Ender Serbes, 29 Ekim-4 Kasım Kızılay Haftası sebebiyle yaptığı açıklamada, ne yazık ki; son yıllarda Kızılay’ın şaibelerle anıldığını söyledi. Kızılay’ın Türkiye’nin en köklü kurumlarından biri olduğunu vurgulayan Serbes, kurumun 1868 yılında bir gurup hekim tarafından savaş alanında yaralanan askerlere ayrım gözetmeksizin yardım etmek arzusuyla doğduğunu ve ‘Kızılay’ adını 1947’de Mustafa Kemal Atatürk’ün verdiğinin bilgisini verdi.
EŞ DOST KAYIRMA BURAYADA SIÇRADI
Kızılay’ın, kurulduğu tarihten bu yana din, dil, ırk, bölge ayrımı gözetmeksizin yurt içi ve yurt dışında, nerede bir felaket olmuşsa yardıma koştuğunu dile getiren Serbes, “En zor zamanda insanların imdadına koşan bu kurum AKParti iktidarında, son yıllarda ne yazık ki şaibelerle anılmaya başlandı. Zaman zaman eş, dost, akraba kayırma yeri haline geldi. Bu kurum yüksek maaşla oğlunu başkan yardımcısı, karısını danışman yapan yöneticileri bile gördü. Yurt yapılması koşuluyla yapılan bağışı, kendi yapmak yerine çocuklara cinsel tacizle suçlanan bir vakfa devretmesi gibi yaşanan olaylar kuruma olan güveni ne yazık ki sarstı.” diye konuştu.
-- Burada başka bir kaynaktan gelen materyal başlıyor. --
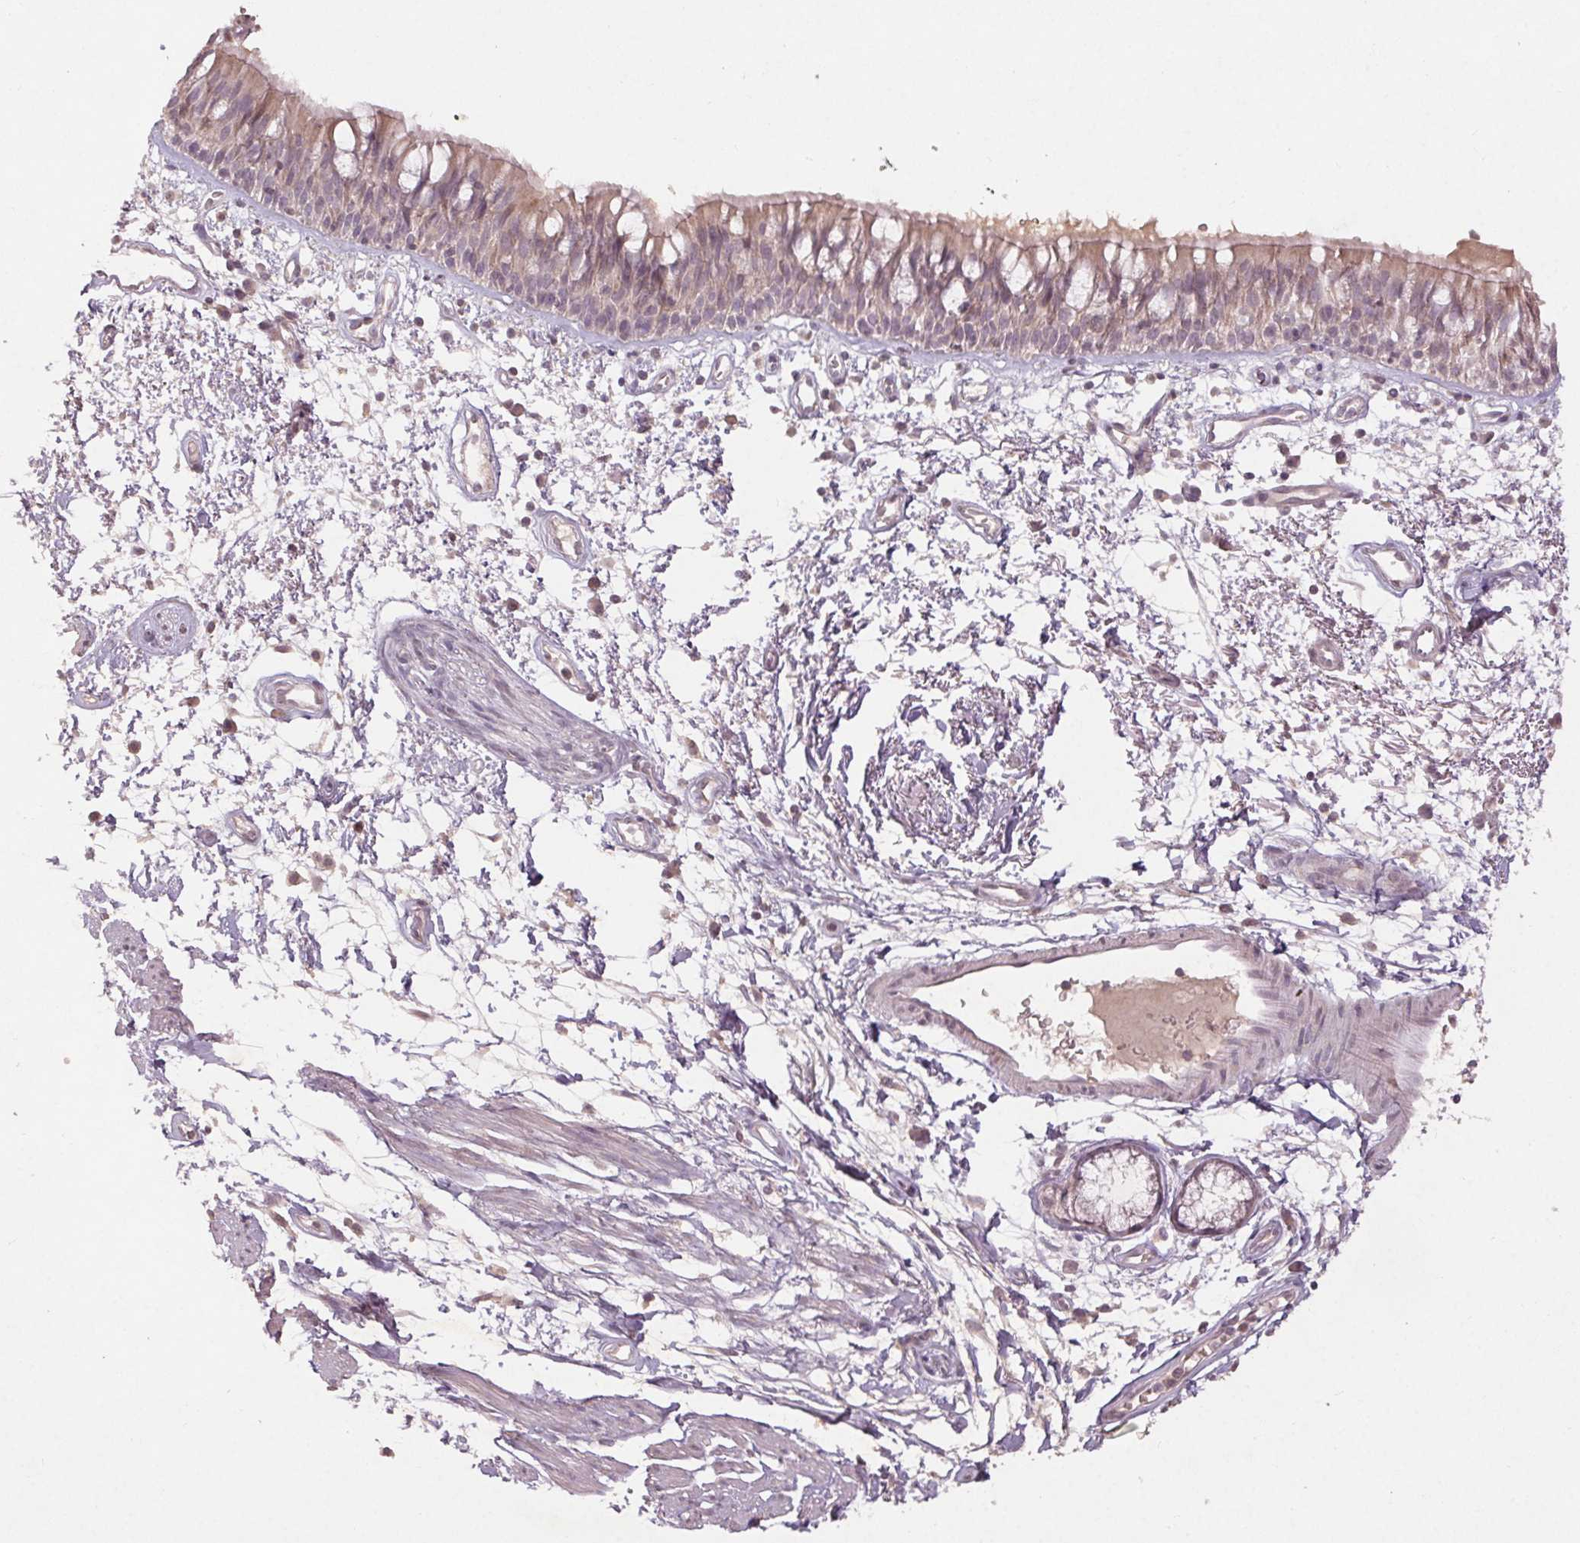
{"staining": {"intensity": "weak", "quantity": "<25%", "location": "cytoplasmic/membranous"}, "tissue": "bronchus", "cell_type": "Respiratory epithelial cells", "image_type": "normal", "snomed": [{"axis": "morphology", "description": "Normal tissue, NOS"}, {"axis": "morphology", "description": "Squamous cell carcinoma, NOS"}, {"axis": "topography", "description": "Cartilage tissue"}, {"axis": "topography", "description": "Bronchus"}, {"axis": "topography", "description": "Lung"}], "caption": "Immunohistochemistry micrograph of unremarkable bronchus: human bronchus stained with DAB reveals no significant protein positivity in respiratory epithelial cells. The staining was performed using DAB (3,3'-diaminobenzidine) to visualize the protein expression in brown, while the nuclei were stained in blue with hematoxylin (Magnification: 20x).", "gene": "ENSG00000255641", "patient": {"sex": "male", "age": 66}}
BIRAKIN KIZILAY BARİ TEMİZ KALSIN
Ender Serbes, Kızılay’ın hiçbir şekilde böyle şaibelerle anılmaması gerektiğinin altını çizerek “insanların yardım duygusunu zedeleyecek durumlardan kesinlikle kaçınmak gerekir. Kızılay çok önemli bir yardım kuruluşu. Bu kurum şaibelerle değil, yurt içinde ve yurt dışında yaptığı yardımlarla gündeme gelmeli. Kızılay yönetimi öyle şeffaf olmalı ki tek tek yöneticilerin maaşları dahil her kuruşun hesabı verilmeli. Bu kurumda tüm insanlığın hakkı var. Yapılan bağışlar ve harcanan yerler kalem kalem kamuoyu ile paylaşılmalı. Bu hak ve emanet çok iyi korunmalı. Tüm kurumlara güvenin sarsıldığı bu günlerde bırakın Kızılay bari temiz kalsın.” çağrısında bulundu.